Frewen avait durcit le ton sans pour autant se départir des politesses que son rang lui imposait. Il fit ensuite reculer Azriel avec délicatesse et lui ordonna sans un bruit de rester derrière lui. Il se tint droit, ses yeux marrons braqués droit dans ceux du Marquis. Azriel fut forcé d'avouer que ce jeune homme d'ordinaire si discret et effacé eut l'air bien imposant, téméraire et surtout stable sur ses appuis : il ne laisserait personne entraver sa mission ou mettre en jeu la sécurité de ses protégés. Par crainte, Azriel lui agrippa alors le bras, le cœur battant, le remerciant mille fois dans sa tête.

— Je vais aller me plaindre à ton Roi, j'espère que tu seras renvoyé ! Tu n'es rien de plus qu'un vulgaire personnage.

— Et vous donc.

— Mais cessez donc de me parler ainsi, bon sang ! Qui êtes-vous, encore ?

Le Marquis fit volte-face, rouge de colère. Il se prépara à crier davantage sur cette nouvelle personne qui le provoquait mais se figea net lorsque son corps entier s'embrasa, attaqué par un noiraud visiblement en colère. Il se trouvait encore à bonne distance du noble, pourtant, il semblait déjà bien trop près. Son regard fit ironiquement froid dans le dos.

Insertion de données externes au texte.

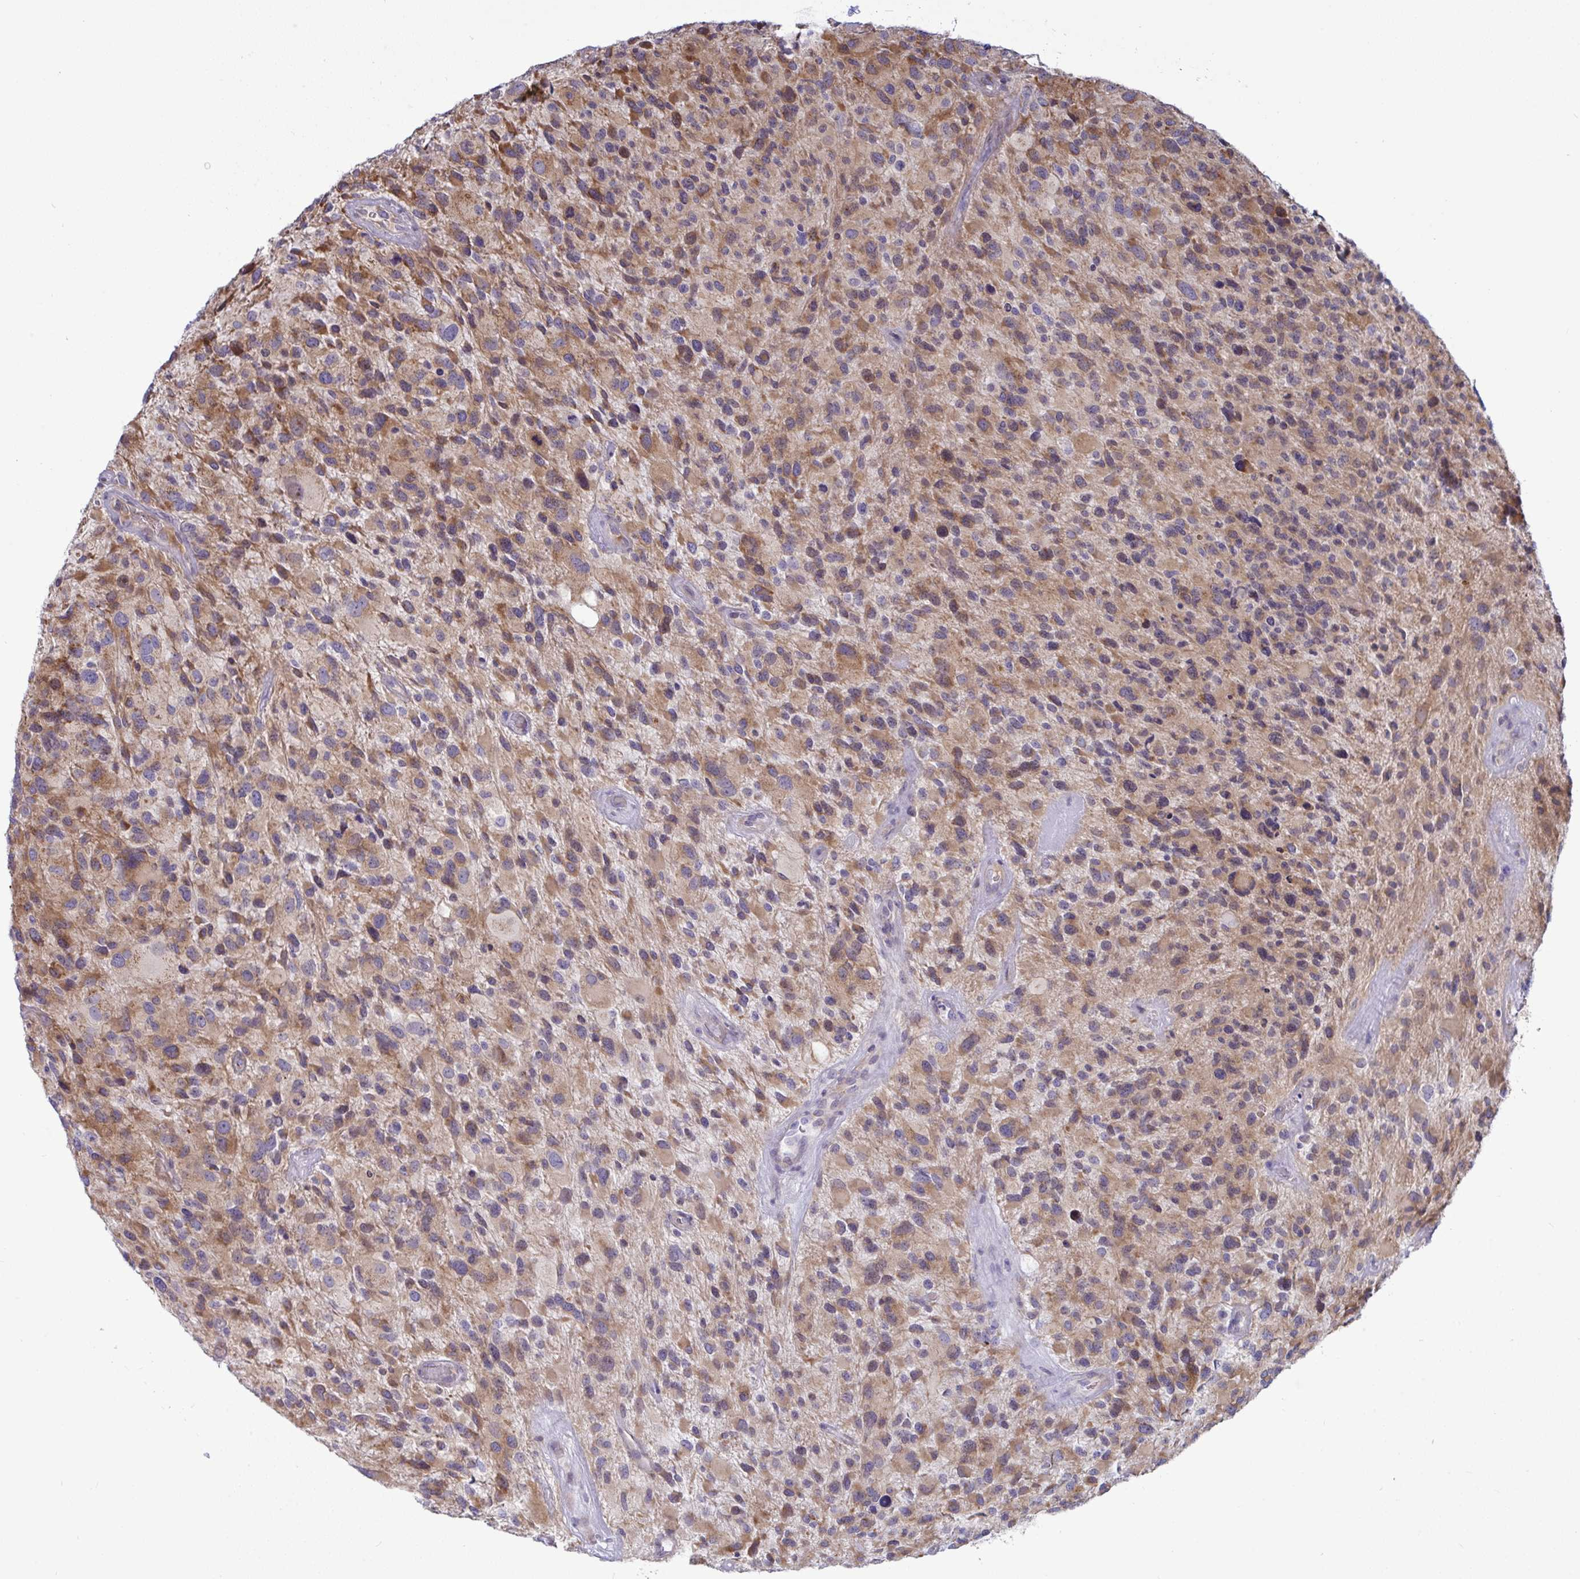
{"staining": {"intensity": "moderate", "quantity": ">75%", "location": "cytoplasmic/membranous"}, "tissue": "glioma", "cell_type": "Tumor cells", "image_type": "cancer", "snomed": [{"axis": "morphology", "description": "Glioma, malignant, High grade"}, {"axis": "topography", "description": "Brain"}], "caption": "There is medium levels of moderate cytoplasmic/membranous staining in tumor cells of high-grade glioma (malignant), as demonstrated by immunohistochemical staining (brown color).", "gene": "NTN1", "patient": {"sex": "female", "age": 67}}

— Oh... Votre Altesse Oriens, ce n'est pas ce que je voulais dire. Vous...

— Silence.

— Je suis confus, veuillez m'excuser, je ne pensais pas que vous...

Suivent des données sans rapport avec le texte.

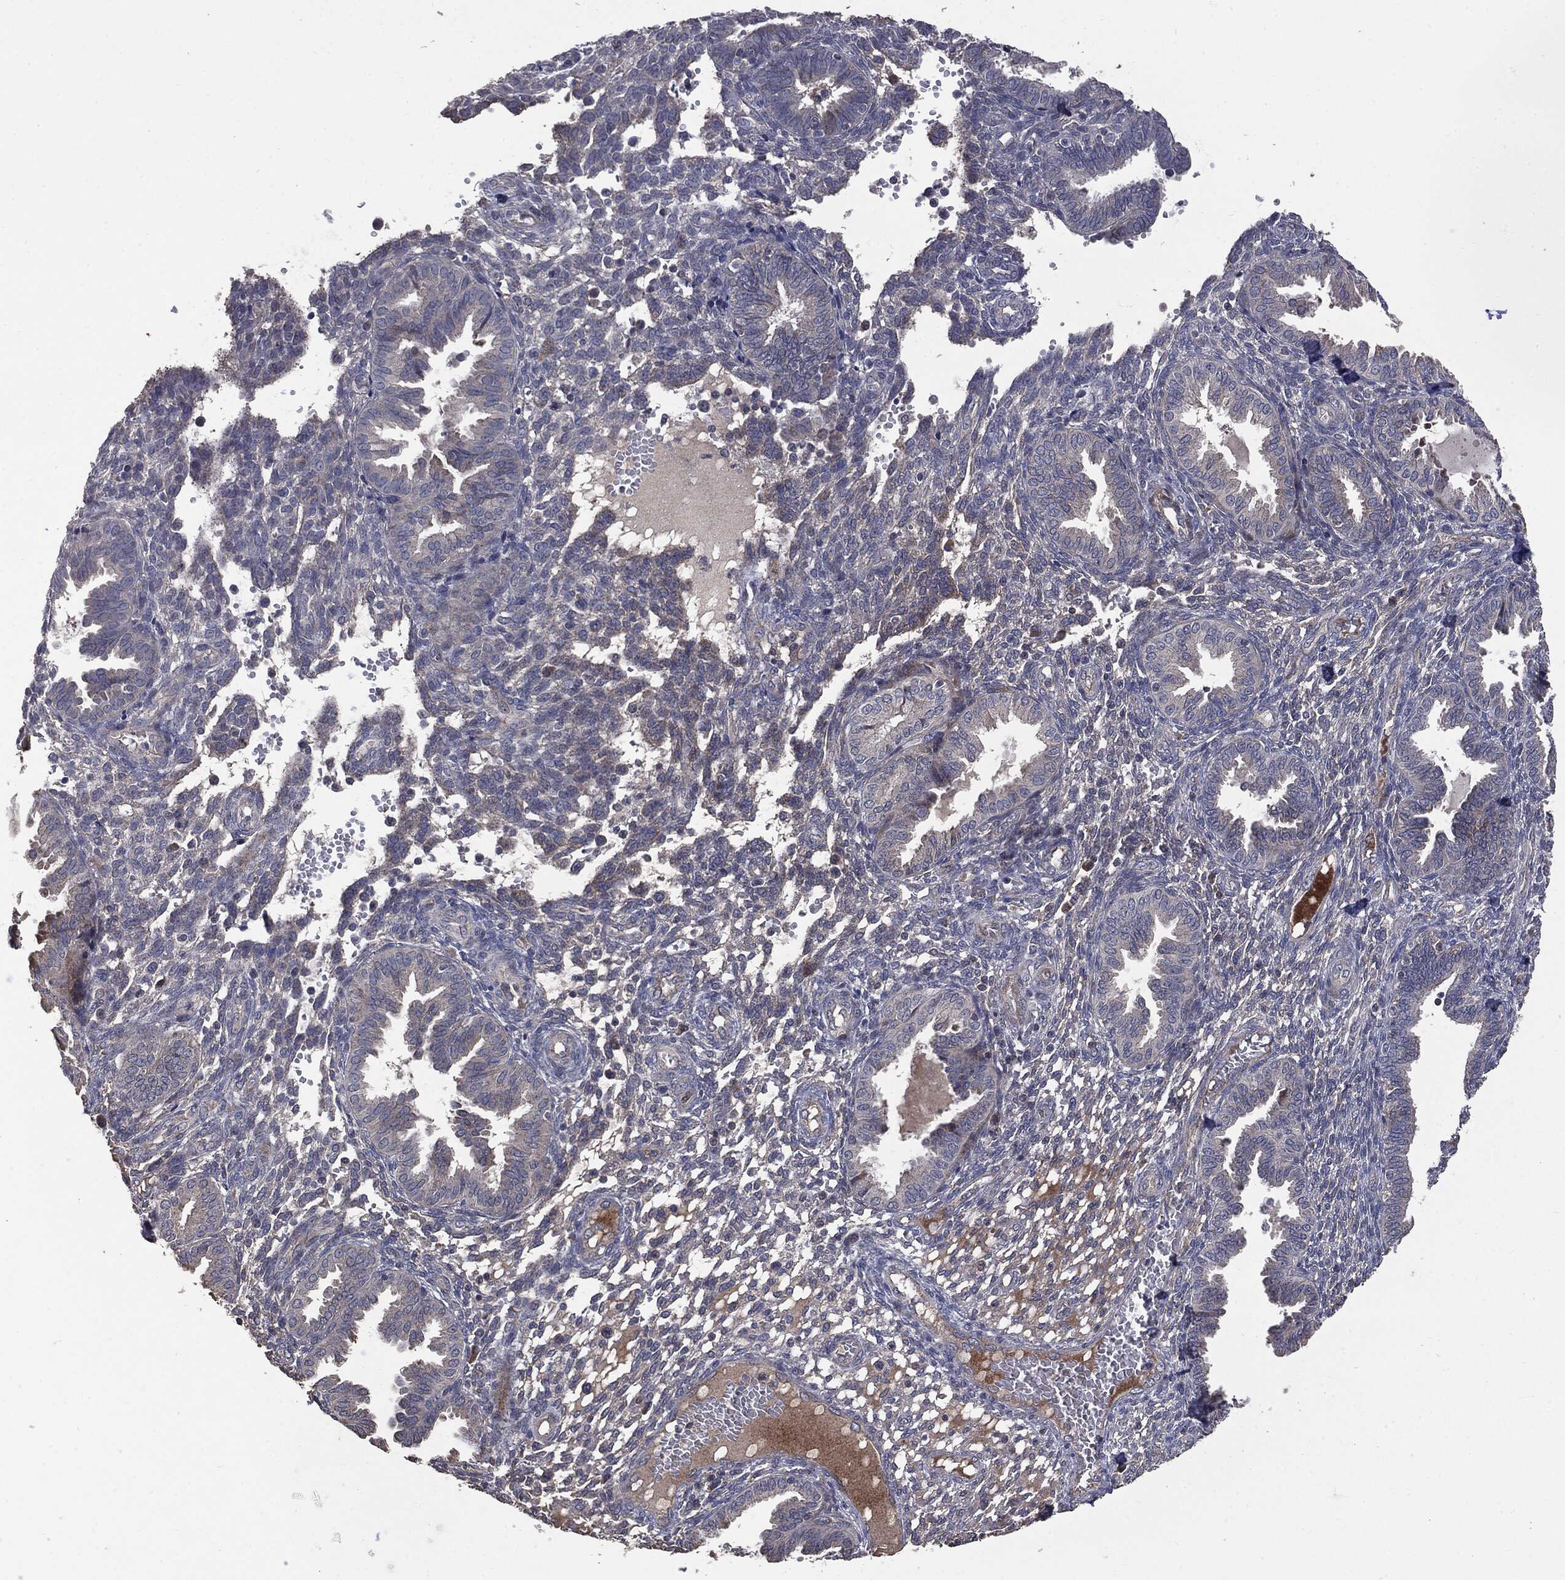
{"staining": {"intensity": "negative", "quantity": "none", "location": "none"}, "tissue": "endometrium", "cell_type": "Cells in endometrial stroma", "image_type": "normal", "snomed": [{"axis": "morphology", "description": "Normal tissue, NOS"}, {"axis": "topography", "description": "Endometrium"}], "caption": "A high-resolution histopathology image shows immunohistochemistry (IHC) staining of unremarkable endometrium, which demonstrates no significant positivity in cells in endometrial stroma.", "gene": "MTOR", "patient": {"sex": "female", "age": 42}}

Adaryn ne se répéta pas, mais son regard noir ordonna le silence à la place de ses mots. Le Marquis pinça donc les lèvres et le piège se referma sur lui. Le noiraud soupira longuement, avançant avec indolence vers cet homme aux yeux argentés. Un chemin s'était dessiné droit devant lui, personne n'osait barrer sa route. Il avala pourtant les mètres avec une lenteur presque vicieuse, insoutenable. Il marchait avec les mains dans le dos, et l'une d'elle frappait toujours contre sa propre colonne vertébrale, mécaniquement, trahissant sans doute son agacement.

— Si vous voulez user de votre salive vainement, répétez donc à voix haute ce que vous venez de dire. Je crois que tout le monde n'a pas entendu vos si tendres paroles envers ce jeune homme. Ne serait-il pas dommage que certaines personnes manquent votre spectacle ?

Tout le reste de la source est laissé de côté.